Excerpt to read
— Begin —
6. Mohammed Al Amoudi: $13.5 Billion
Sheikh Mohammed Al Amoudi is reminder on our list that it isn’t just the Russians who know about oil. With Saudi Arabia the world’s second largest producer of oil in the world after Russia, it’s also the world’s largest exporter of the fuel globally. Al Amoudi is the son of a Saudi father and Ethiopian mother holds dual citizenship in both countries. Although his first millions came in the form of construction in Saudi Arabia, it is through oil that the mogul converted this fortune to the big league billions. With refineries in Morocco, Saudi Arabia and Sweden, Al Amoudi owns 70% of the National Oil Company of Ethiopia. As well his oil exploits, Al Amoudi has investments in gold mining and owns a number of properties and hotels across the world. Like any oil tycoon, the Sheikh has courted controversy over the years, but at 67 he seems to have weathered the storm well. As well as holding the title of Sheikh, the Swedish King Carl Gustav also awarded him membership of the Royal Order of the Polar Star.
5.Vagit Alekperov: $14.8 Billion
Back to our friends in the east for this Russian tycoon, and Vagit Alekperov’s career shows us that slow and steady may indeed win you the race. At 63, Alekerpov has been in the oil business for quite a while: he began his career working on a Soviet oil rig in the Caspian Sea, just the beginning of a very lucrative career. Under the Soviet government, Alekperov became a Deputy Minister of Oil and Gas and from here Alekperov really made his leap to the billions. At the dissolution of the Soviet Union in 1991 the then Minister helped broker a deal between a number of Siberian oil companies to secure the nation’s first fully-integrated extraction-to-barrel processing company, Langepasuraikogalymneft. Alekperov became President of the company in 1992, rising to Chairman in 1993, when he renamed the company LUKoil – making things quite a bit easier for us Anglophone reporters. LUKoil was the first Russian company to trade on the New York stock exchange in part accounts for the simplification of the name. Like any good oligarch who values his skin, Alekperov maintains good relations with the Kremlin and hangs out with Russian President Vladimir Putin. The billionaire oil tycoon has also penned a book, the aptly titled “Oil of Russia: Past, Present and Future.” The fortune will stay in the family, as Alekperov has made plans for his son to inherit his majority share in the LUKoil empire.
4. Viktor Vekselberg: $15.1 Billion
Compared to some of the habits of his fellow countrymen on this list, Russian Viktor Vekselberg keeps a comparatively low profile. Like his compatriot Vagit Alekperov, Vekselberg too keeps close ties with the Russian President and he ranks among the five richest men in Russia. This tycoon studied engineering at the university in which he worked under Gorbachev’s twilight zone for the Soviet Union. With the emergence of the Russian Federation in the 1990s, Vekselberg was savvy enough to hop on the TNK-BP bandwagon, where he became deputy director. Alongside his oil interests, the billionaire also has investments in aluminium, telecoms and chemicals. In 2010 the Kremlin appointed Vekselberg as head of Skolkovo, a project aimed at creating Russia’s “Silicon Valley.” Vekselberg’s role involves sniffing out the biggest and best talent for the nation. Like many a billionaire, this Russian is known for his love of art; but in 2004 Vekselberg trumped the lot by acquiring the fabled collection of Fabergé eggs- glittering, jewel-encrusted treasures gifted to Russia’s royal family and lost after their deaths in the Russian Revolution. The sale is rumoured to have cost the billionaire over $100 million, but in an interview with Esquire magazine, the mogul claims that he is a custodian these Russian treasures rather than a mere private collector – of course! That would be beneath an oligarch of this magnitude.
— End —
Given data
— Begin —
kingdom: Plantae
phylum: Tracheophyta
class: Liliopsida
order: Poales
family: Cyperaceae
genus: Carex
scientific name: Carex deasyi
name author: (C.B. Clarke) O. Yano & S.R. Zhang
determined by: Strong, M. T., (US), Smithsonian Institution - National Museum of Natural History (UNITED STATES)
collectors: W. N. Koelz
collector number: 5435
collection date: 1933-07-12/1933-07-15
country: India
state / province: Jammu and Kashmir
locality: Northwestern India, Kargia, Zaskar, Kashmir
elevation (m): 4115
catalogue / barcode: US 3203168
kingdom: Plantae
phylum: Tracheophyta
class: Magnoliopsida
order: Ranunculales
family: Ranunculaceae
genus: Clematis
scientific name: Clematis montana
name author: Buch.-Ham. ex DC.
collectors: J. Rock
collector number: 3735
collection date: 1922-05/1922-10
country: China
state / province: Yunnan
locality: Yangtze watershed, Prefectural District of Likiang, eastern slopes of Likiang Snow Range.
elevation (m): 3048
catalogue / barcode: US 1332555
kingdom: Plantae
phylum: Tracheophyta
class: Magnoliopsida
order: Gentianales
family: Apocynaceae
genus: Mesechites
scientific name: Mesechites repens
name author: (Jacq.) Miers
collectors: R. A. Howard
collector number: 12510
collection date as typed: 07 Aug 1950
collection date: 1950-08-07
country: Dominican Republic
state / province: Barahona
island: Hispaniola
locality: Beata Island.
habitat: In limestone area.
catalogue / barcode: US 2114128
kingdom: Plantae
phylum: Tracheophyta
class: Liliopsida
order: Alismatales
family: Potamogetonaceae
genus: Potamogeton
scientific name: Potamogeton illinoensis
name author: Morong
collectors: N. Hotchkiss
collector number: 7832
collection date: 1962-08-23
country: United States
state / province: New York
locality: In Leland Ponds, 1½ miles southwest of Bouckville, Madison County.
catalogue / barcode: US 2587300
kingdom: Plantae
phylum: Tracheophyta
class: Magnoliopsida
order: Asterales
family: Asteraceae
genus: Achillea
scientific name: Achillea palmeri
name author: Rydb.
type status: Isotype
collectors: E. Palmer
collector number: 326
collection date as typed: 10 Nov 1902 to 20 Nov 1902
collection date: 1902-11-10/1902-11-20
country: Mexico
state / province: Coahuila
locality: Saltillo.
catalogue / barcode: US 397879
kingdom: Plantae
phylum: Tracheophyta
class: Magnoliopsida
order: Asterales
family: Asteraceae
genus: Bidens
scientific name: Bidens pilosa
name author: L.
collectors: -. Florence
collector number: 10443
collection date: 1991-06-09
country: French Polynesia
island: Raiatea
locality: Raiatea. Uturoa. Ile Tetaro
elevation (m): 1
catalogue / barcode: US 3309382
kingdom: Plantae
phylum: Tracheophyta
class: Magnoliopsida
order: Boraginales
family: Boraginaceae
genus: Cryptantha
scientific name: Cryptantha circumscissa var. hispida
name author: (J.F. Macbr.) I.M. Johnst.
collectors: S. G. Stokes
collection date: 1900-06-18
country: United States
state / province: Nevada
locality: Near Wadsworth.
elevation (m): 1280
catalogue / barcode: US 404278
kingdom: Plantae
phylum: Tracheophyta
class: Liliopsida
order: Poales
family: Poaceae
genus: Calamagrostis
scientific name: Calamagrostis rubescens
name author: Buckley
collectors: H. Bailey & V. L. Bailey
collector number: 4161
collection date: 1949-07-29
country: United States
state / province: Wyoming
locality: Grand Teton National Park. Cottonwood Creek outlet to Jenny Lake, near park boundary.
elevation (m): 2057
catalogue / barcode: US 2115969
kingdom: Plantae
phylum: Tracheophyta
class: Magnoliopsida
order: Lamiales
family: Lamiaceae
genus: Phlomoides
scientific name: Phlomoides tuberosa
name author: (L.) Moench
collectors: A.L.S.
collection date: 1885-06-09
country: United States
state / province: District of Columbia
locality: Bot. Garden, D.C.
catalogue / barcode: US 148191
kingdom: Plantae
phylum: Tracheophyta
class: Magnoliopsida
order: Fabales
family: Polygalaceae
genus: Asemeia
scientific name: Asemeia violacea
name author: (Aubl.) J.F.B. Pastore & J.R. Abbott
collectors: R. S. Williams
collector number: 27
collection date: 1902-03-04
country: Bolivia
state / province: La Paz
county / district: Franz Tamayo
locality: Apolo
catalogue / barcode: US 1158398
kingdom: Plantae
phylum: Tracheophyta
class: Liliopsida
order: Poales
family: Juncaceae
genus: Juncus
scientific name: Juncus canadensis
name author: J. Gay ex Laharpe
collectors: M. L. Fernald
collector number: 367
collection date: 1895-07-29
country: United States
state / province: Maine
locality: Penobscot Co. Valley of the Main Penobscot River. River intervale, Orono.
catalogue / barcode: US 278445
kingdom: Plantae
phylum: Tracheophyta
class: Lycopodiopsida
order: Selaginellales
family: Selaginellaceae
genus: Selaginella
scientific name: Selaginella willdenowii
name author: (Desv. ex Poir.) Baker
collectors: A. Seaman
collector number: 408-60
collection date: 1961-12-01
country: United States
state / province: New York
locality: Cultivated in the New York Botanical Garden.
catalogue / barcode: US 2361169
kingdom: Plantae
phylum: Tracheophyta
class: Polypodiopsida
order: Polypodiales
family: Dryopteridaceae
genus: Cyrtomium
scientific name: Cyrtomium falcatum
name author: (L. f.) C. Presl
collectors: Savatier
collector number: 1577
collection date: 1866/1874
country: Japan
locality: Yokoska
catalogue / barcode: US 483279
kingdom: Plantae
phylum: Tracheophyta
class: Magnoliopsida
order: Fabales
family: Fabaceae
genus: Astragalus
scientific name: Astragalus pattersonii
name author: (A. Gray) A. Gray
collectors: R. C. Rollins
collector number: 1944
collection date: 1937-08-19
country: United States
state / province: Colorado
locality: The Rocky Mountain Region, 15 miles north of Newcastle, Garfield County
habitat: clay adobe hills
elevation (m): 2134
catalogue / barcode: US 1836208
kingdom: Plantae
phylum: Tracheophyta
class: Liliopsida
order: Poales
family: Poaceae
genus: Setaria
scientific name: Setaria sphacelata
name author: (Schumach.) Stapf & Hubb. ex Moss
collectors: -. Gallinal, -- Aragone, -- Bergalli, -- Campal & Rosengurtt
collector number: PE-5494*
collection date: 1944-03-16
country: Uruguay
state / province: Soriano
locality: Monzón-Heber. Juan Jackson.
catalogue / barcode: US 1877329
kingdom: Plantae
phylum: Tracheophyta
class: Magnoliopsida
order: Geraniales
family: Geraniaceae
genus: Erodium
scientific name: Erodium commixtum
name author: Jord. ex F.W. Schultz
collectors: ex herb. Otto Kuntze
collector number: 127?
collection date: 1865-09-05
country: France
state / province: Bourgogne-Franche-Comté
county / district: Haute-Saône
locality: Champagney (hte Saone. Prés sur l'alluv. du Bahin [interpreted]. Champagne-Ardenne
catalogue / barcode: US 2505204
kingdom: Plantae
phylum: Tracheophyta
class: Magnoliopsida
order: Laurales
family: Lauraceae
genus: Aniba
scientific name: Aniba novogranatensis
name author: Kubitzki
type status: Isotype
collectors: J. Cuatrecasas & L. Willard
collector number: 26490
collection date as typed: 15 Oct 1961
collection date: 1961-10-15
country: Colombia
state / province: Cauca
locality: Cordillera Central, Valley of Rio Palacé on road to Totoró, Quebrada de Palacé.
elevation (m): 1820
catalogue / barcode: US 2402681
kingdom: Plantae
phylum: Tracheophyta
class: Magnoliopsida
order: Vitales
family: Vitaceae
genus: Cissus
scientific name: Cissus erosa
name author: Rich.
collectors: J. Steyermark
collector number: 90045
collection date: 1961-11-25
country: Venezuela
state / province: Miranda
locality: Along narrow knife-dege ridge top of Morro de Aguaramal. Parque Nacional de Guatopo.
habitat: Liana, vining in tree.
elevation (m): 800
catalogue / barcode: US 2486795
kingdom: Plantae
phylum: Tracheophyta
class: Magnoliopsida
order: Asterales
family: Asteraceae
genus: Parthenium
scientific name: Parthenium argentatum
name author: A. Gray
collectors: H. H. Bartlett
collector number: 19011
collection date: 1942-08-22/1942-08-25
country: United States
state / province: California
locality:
— End —
Task requirements
- a) Answer these from the excerpt on oil billionaires above:
(i) What share of the National Oil Company of Ethiopia does Mohammed Al Amoudi own?
(ii) In what year did Vagit Alekperov rename his company LUKoil?
(iii) What project did the Kremlin name Viktor Vekselberg to lead in 2010?
- b) Pick up the excerpt on oil billionaires above at its last sentence and keep writing it from there.

Responses in order
- a)
(i) 70%
(ii) 1993
(iii) Skolkovo, a project aimed at creating Russia's "Silicon Valley"

- b)
3. Mikhail Fridman: $16.5 Billion
Ukrainian-born Fridman is the third shareholder of Russia’s mammoth Alfa Group to make our list. Fridman is a buddy of Vekselberg (and his Fabergé eggs) and associates with fellow tycoons Kuzmichev and Khan in their oil ventures with TNK-BP. Educated in Moscow, the comparatively young 49 year old is known to have the refined taste of any billionaire, and has established a jazz festival in his hometown of Lviv in the Ukraine. Since the sale of the TNK-BP oil company in 2012, Fridman’s attentions have remained with Alfa Group: The company controls a number of subsidiaries including the Alfa Bank, which he established with his fellow billionaire buddies in 1991. Alongside this, Fridman has a share in the Ukraine’s largest mobile operator Kyivstar, as well as shares in the telecoms group Turkstar. With a portfolio like this, and all those high-flying friends, you can’t help but wonder what they buy each other as Christmas presents…
2. Mukesh Ambani: $21.5 Billion
The penultimate oil tycoon on our list need not feel bad about missing out on the top spot as Mukesh Ambani also ranks as India’s richest man. Ambani is the current chairperson of Reliance Industries, the company his father founded – so in many ways he has the advantage of inherited wealth that none of this Russian associates had. While Reliance industries began as a textile manufacturing company, under Ambani’s leadership the firm has vastly expanded and today it is a major player in the oil scene. Reliance is the owner of the largest oil refinery in the world, and the company has strong investments in a number of petrochemicals as well as telecommunications and gas exploration. For many, Ambani is representative of the modern India with the mogul outspoken in favour of advancing the country both economically and culturally. With projects to provide 4G networks throughout India, it appears that Ambani certainly practices what he preaches. Oh and if that isn’t enough, the true tycoon lives in one of the world’s most expensive properties, rumoured to have cost between $1 and $2 billion. Small change for the richest man in India.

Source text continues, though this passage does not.